The valleys of the Yellowstone and Shields rivers set them well apart from the Absarokas to the south and the Bridgers on the west. The range is only about 30 miles by 15 miles in size, but serves as sentinels on the horizon from many points east.

Here, the transition from prairie to mountains is dramatic. In a 20-mile span from the river bottoms of the Yellowstone to the pinnacle of Crazy Peak, the terrain rises more than 7,000 feet.

These “Crazy Woman Mountains,” as the Native Americans sometimes called them, are crowned by 11,214-foot Crazy Peak. With 25 pinnacles soaring to more than 10,000 feet, they are the third highest range in the state.

Ice, wind and water erosion sculptured them and created the more than 40 jewel-like lakes scattered amongst the sharp saw-toothed ridges and alpine basins. Today, only one ice-age remnant remains, Grasshopper Glacier, which clings to a north facing headwall between Cottonwood and Rock lakes on the west perimeter.

Nearly vertical slopes lead to the highest summits and windswept barren ridges. Mountain goats find this terrain to their liking and frequent the steepest areas.                                                                                            

The northern flanks of the Crazy Mountains are gentler, and the vegetation more lush, than the rocky and precipitous southern reaches. The historic Mussellshell River has its headwaters here in the north, and the Shields River begins its flow from the sheerer west ramparts. Sweet Grass Creek, heading toward the Yellowstone, rushes out of one of the deep eastern canyons.

There are several stories on how the mountains got their name. One was that a wagon train, coming through the Mussellshell Valley, was attacked by Indians. A woman’s family was killed and, it is said, she ran into the mountains to haunt the tribe.

» DATASET
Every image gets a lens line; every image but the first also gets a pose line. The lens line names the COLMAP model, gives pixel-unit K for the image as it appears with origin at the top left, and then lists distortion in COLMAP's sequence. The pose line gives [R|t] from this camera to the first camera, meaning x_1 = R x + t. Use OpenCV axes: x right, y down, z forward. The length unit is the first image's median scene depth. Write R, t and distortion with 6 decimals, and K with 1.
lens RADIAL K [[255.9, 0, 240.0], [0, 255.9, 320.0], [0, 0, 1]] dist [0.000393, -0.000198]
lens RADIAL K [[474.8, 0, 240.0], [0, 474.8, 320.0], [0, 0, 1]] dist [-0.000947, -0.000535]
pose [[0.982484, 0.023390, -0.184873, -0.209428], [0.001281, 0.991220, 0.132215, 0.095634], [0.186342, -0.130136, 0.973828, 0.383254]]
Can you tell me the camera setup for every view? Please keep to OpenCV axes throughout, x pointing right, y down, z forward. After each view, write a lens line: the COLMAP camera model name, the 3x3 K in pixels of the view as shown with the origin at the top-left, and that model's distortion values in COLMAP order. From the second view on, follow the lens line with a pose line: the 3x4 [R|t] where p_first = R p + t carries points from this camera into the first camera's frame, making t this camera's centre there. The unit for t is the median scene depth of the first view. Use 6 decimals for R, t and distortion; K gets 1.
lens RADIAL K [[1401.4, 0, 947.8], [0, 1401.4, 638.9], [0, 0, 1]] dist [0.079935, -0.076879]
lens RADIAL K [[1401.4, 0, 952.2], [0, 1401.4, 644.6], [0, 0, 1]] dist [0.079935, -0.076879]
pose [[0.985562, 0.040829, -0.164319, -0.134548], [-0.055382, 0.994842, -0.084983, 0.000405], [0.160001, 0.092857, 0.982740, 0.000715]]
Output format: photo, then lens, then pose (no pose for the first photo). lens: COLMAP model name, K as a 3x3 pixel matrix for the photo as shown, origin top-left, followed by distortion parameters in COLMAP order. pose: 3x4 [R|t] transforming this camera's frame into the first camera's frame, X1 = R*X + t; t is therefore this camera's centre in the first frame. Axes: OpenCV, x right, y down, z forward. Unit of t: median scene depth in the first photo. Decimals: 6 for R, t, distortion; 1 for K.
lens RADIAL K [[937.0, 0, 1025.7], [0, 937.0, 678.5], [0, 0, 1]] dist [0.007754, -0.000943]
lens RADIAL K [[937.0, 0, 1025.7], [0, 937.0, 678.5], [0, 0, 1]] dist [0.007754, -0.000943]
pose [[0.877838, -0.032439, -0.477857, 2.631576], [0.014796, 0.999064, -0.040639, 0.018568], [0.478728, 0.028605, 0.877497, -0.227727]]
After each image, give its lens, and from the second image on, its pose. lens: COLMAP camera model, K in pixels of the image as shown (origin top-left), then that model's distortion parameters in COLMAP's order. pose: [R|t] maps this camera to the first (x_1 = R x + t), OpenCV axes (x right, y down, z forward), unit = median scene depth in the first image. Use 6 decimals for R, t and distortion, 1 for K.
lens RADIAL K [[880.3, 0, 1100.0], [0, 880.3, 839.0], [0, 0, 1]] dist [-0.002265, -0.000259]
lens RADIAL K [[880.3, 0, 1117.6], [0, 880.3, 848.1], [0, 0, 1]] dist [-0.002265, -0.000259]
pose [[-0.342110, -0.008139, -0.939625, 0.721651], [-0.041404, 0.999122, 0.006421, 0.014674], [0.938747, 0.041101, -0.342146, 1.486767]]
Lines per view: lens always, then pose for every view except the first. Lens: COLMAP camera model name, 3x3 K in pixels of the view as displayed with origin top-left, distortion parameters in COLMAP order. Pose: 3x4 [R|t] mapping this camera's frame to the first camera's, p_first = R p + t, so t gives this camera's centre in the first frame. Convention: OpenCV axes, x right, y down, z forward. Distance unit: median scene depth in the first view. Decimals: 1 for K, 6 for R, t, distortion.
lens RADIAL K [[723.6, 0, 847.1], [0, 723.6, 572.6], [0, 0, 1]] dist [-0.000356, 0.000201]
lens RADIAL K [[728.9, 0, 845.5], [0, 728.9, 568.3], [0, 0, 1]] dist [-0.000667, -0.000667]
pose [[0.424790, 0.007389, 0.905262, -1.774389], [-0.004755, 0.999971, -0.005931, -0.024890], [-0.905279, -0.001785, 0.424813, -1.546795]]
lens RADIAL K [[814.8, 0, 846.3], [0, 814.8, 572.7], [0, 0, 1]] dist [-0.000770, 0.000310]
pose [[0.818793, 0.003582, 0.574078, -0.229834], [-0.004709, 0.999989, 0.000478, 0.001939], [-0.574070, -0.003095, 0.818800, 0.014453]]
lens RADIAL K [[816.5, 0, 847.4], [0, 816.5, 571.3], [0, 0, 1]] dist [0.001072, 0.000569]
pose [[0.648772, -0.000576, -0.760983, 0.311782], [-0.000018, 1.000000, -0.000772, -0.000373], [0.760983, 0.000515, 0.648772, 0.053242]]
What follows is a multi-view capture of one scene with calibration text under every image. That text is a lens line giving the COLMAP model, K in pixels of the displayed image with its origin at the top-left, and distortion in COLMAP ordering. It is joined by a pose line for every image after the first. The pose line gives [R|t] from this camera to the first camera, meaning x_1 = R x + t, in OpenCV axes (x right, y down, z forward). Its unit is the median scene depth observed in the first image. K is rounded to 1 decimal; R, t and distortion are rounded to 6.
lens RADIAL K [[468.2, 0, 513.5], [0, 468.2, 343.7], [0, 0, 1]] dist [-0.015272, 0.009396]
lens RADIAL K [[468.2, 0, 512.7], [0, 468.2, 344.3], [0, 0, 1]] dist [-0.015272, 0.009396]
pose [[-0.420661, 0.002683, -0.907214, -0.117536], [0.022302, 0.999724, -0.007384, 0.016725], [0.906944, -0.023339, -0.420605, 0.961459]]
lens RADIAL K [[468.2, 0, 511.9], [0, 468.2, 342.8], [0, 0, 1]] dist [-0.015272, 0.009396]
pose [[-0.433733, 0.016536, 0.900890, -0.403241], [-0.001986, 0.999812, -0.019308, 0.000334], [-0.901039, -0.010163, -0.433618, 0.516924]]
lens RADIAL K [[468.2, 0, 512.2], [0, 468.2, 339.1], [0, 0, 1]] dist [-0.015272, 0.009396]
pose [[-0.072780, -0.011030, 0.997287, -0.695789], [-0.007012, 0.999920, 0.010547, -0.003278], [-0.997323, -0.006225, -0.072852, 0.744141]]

» PROBLEM 1
Answer these questions from the passage on the Crazy Mountains.
(a) How high is Crazy Peak?
(b) Where does Grasshopper Glacier cling?
(c) Which river has its headwaters in the northern part of the range?
» PROBLEM 2
Write the next part of the passage on the Crazy Mountains, starting after its final sentence.

» REPLY 1
(a) Crazy Peak is 11,214 feet high.
(b) Grasshopper Glacier clings to a north facing headwall between Cottonwood and Rock lakes on the west perimeter.
(c) The Mussellshell River has its headwaters in the north.

» REPLY 2
Another has it that a woman settler was separated from her wagon train and wandered into these peaks. People thought that she couldn’t survive without going mad, so the range was dubbed the “Crazy Woman Mountains.”

Others claimed it was because they popped up in the middle of nowhere or because of the convoluted geologic formations found there. Take your pick.

The Crazies are significant to Native American culture. In 1847, Chief Plenty Coup, a great chief of the Crow Nation, climbed Crazy Peak to seek a vision so he might properly lead and guide his people.

Although they do not enjoy the lasting protection that wilderness status would give them, the extremely rough terrain and the attitude of local ranchers — and lately of the Forest Service — has kept this country pristine and relatively free of roads.

Checkerboard ownership places a good portion of the landscape in private hands, including favorite climbing places such as Conical, Granite and Crazy peaks and Rock Lake. Some owners will give permission to enter, but most will not allow motorized use of this wild country — oot and horse travel only. The same goes for much of the public land.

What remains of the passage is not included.